• [Work instructions]:
Answer these questions using the forum thread about the cluster below:
(a) What output did the poster see on running cat on the PID files?
(b) What role does node B play in the SAP landscape?
(c) What did the poster do to get things working again?

• [Page text]:
- Opening Delimiter -

Thanks for your help.

I haven't done any test on the VCS since last test due to it is a 7*24 production system. I will work on it as I do the scheduled offline backup at the end of the month.

Both of you referred to the PID files' content. I read those files and they are surely not the same as beforehind. As I cat those files, the output is blank. So I doubt VCS reads this 'blank' as '0'.

If it is the point, there is such deduction:

At the moment of VCS Application agent startup, it probes the status of resources before doing online. It reads the PID files and gets the result 'blank'----takes it as '0'? Then VCS watches the process list, it surely finds PID number '0' in it. So the status of Application resource SAPapp returnes online.


To Roger Davis:

The Oracle agent surely includes sqlnet type resource. In our system, the product application is on node A, the second node B which always stands by in normal case plays another role(Quality system) in SAP landscape. That is, there is another SAP application and Oracle database going on it. So in our lsnrctl resource, there are statements which offline local listener and online another listener while needed. This is the original scheme that the SAP supplier provided. I know VCS is enough powerful to feed two or more service groups, but this method seems simpler than configuring group dependeny.

I will try again and post the result after OKing it.

543700257
Level 3
My problem is solved.

It is surely due to the pid files 'blank'. After I write something in these files, it is OK again.

Thanks for all your help!

- Closing Delimiter -

• [Dataset]:
- Opening Delimiter -

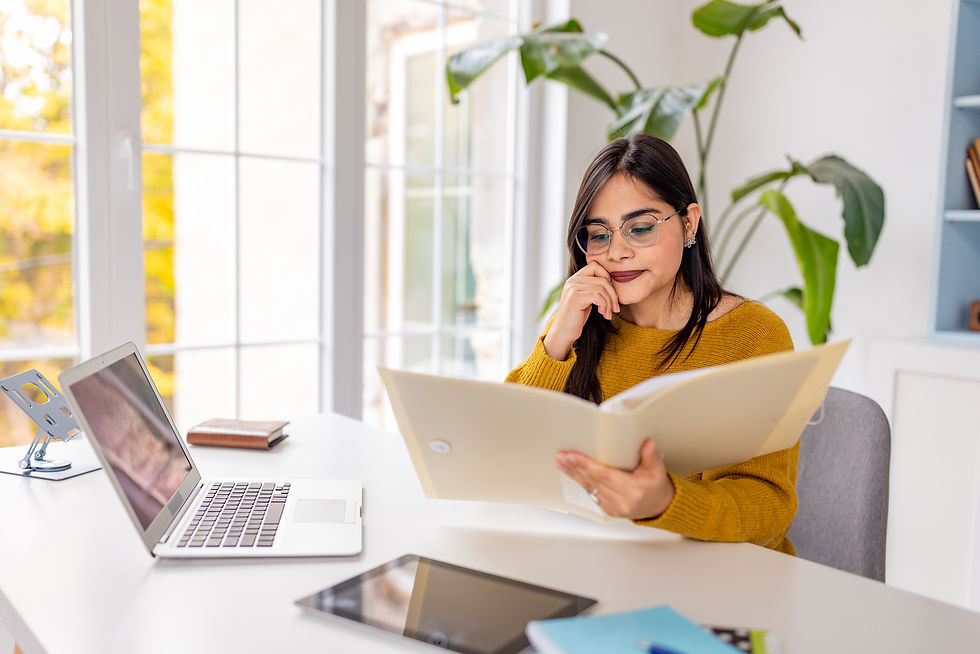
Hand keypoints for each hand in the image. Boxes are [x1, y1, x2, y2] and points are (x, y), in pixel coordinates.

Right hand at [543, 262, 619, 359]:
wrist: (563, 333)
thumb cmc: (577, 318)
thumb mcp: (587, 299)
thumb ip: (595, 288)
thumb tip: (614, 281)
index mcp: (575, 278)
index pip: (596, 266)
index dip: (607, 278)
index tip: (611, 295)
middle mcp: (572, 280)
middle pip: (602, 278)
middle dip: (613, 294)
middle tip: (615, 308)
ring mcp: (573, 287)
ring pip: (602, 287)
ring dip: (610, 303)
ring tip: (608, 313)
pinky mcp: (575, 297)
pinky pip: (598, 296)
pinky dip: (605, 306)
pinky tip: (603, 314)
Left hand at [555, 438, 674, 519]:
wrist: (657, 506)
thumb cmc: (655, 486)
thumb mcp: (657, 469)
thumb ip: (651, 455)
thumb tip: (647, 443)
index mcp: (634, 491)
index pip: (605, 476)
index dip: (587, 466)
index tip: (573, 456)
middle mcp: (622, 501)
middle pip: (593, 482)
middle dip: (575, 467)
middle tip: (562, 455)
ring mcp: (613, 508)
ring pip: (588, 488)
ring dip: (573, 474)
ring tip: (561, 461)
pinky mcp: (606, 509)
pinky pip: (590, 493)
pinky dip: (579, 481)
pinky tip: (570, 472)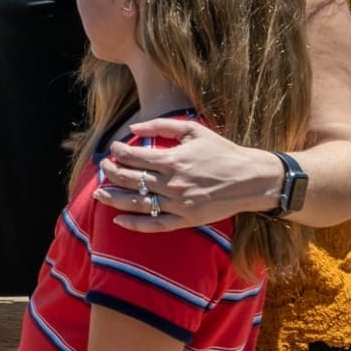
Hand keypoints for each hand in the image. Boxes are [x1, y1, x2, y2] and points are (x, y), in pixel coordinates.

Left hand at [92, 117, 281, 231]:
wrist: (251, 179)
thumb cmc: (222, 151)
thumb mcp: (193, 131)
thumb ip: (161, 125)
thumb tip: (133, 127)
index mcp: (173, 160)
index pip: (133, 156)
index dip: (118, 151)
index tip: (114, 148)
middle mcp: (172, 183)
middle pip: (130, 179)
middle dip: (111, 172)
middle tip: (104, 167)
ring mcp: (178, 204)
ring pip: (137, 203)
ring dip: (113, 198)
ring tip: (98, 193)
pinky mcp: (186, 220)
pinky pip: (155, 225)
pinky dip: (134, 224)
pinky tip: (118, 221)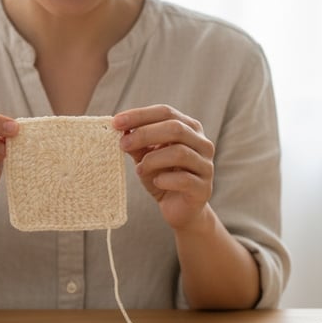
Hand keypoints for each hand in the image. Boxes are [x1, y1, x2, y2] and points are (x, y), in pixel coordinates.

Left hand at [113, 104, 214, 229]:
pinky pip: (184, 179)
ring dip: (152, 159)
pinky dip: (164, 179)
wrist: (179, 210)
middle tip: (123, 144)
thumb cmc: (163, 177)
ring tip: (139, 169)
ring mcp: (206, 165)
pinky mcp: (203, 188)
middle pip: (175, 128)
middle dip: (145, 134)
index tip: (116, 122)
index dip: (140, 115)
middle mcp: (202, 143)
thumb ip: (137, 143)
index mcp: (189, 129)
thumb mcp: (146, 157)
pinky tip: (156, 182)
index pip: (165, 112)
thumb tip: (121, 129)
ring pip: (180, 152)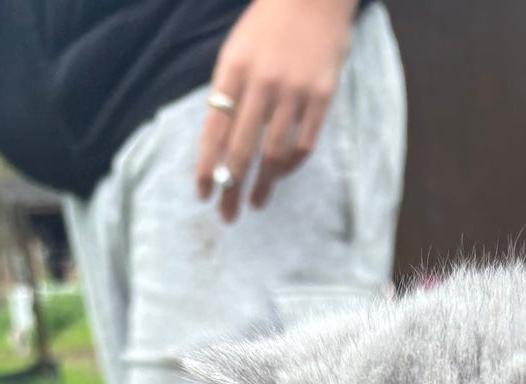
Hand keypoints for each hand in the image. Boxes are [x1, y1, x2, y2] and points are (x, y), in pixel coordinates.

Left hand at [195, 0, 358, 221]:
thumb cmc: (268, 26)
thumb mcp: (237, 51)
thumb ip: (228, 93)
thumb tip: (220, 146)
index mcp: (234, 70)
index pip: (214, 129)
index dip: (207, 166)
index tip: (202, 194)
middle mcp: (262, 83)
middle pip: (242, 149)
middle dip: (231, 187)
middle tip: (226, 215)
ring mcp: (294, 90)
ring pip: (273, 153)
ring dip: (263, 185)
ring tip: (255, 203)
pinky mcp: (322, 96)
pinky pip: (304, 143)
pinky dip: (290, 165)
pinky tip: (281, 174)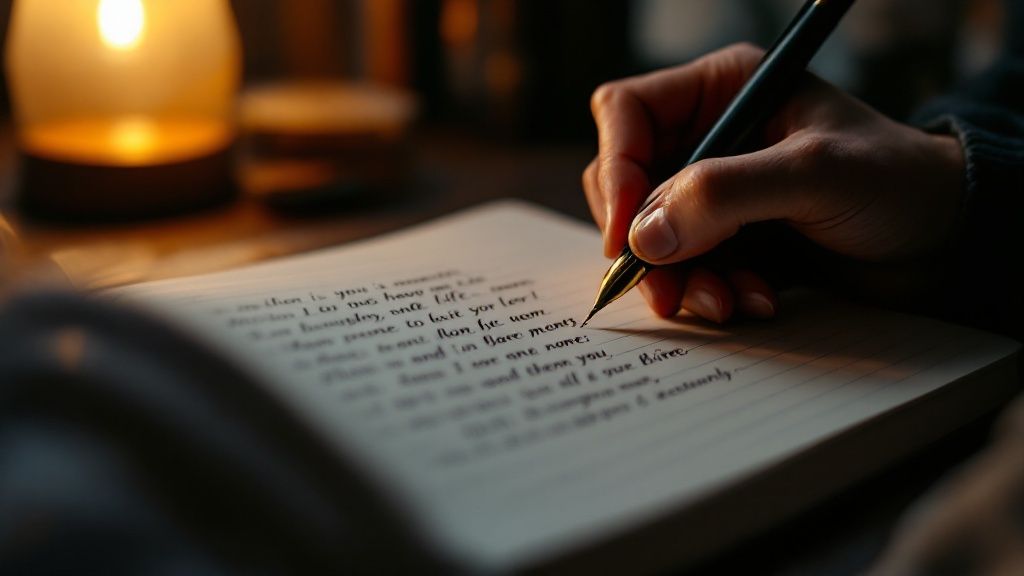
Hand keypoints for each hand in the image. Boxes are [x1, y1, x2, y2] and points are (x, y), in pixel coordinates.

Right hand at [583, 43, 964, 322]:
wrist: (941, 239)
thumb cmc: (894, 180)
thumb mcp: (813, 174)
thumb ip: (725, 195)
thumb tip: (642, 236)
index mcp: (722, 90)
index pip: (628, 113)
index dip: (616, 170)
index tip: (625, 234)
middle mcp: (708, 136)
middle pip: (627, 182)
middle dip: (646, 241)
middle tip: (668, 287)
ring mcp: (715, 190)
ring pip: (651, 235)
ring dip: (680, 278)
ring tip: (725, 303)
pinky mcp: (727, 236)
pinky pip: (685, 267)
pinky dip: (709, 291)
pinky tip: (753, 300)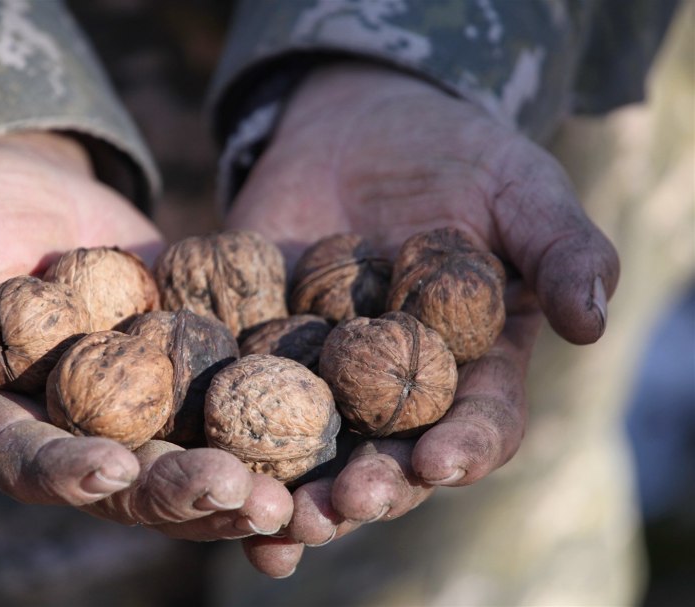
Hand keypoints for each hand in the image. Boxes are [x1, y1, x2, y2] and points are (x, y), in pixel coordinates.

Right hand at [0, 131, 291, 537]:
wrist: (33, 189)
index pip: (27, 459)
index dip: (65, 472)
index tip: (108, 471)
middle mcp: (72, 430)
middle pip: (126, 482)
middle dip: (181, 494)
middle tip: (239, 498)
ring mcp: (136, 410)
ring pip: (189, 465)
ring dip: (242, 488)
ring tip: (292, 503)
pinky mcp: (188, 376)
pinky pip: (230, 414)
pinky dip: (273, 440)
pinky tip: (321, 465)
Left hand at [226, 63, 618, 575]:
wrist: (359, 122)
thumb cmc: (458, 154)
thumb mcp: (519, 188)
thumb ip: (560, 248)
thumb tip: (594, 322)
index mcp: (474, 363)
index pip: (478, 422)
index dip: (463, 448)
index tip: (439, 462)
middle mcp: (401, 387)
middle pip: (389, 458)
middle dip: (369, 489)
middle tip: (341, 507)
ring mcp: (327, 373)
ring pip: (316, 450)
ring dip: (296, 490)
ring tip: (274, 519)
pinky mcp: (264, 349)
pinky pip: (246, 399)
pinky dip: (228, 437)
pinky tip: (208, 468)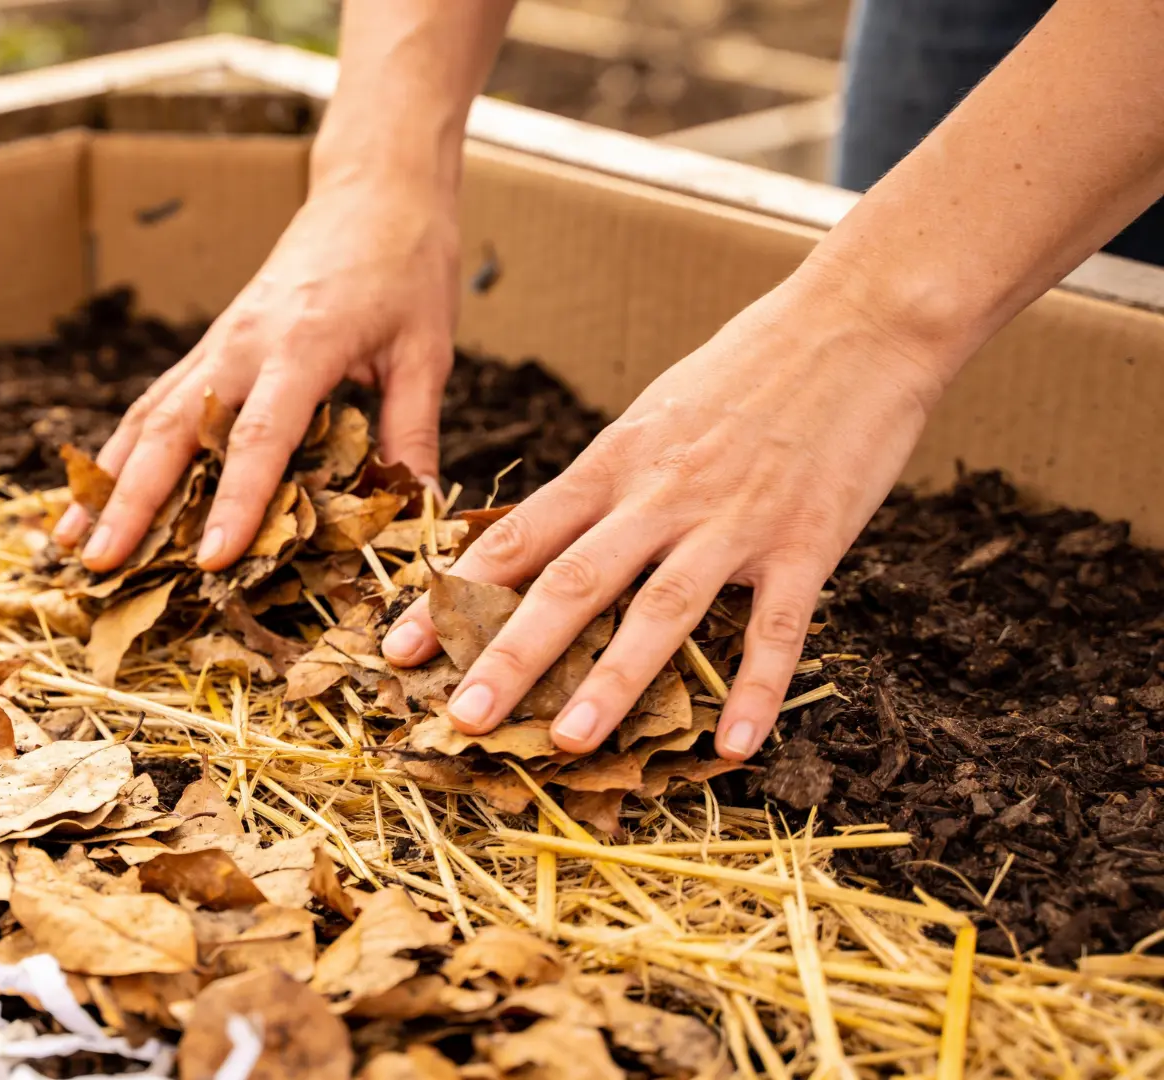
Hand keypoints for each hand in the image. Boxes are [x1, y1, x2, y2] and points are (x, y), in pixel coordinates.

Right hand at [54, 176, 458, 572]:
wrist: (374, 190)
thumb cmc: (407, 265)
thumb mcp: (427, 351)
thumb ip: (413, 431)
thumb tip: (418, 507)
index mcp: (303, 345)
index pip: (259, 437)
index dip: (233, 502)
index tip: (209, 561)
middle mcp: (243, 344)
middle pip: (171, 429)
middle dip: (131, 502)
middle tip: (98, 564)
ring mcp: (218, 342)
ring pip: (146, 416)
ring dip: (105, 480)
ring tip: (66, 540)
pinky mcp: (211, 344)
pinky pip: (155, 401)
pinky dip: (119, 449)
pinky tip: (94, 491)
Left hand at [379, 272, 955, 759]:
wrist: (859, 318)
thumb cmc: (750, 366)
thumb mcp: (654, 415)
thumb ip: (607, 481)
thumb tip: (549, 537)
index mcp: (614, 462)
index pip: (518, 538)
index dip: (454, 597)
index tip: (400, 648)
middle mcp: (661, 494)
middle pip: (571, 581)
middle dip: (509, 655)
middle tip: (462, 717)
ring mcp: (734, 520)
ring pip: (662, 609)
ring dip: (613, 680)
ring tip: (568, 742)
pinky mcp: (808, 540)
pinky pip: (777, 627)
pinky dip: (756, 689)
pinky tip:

- Closing Delimiter -

• [Answer box]:
(a) The output was blank.
(b) Node B plays the role of the Quality system.
(c) The poster wrote something in the PID files.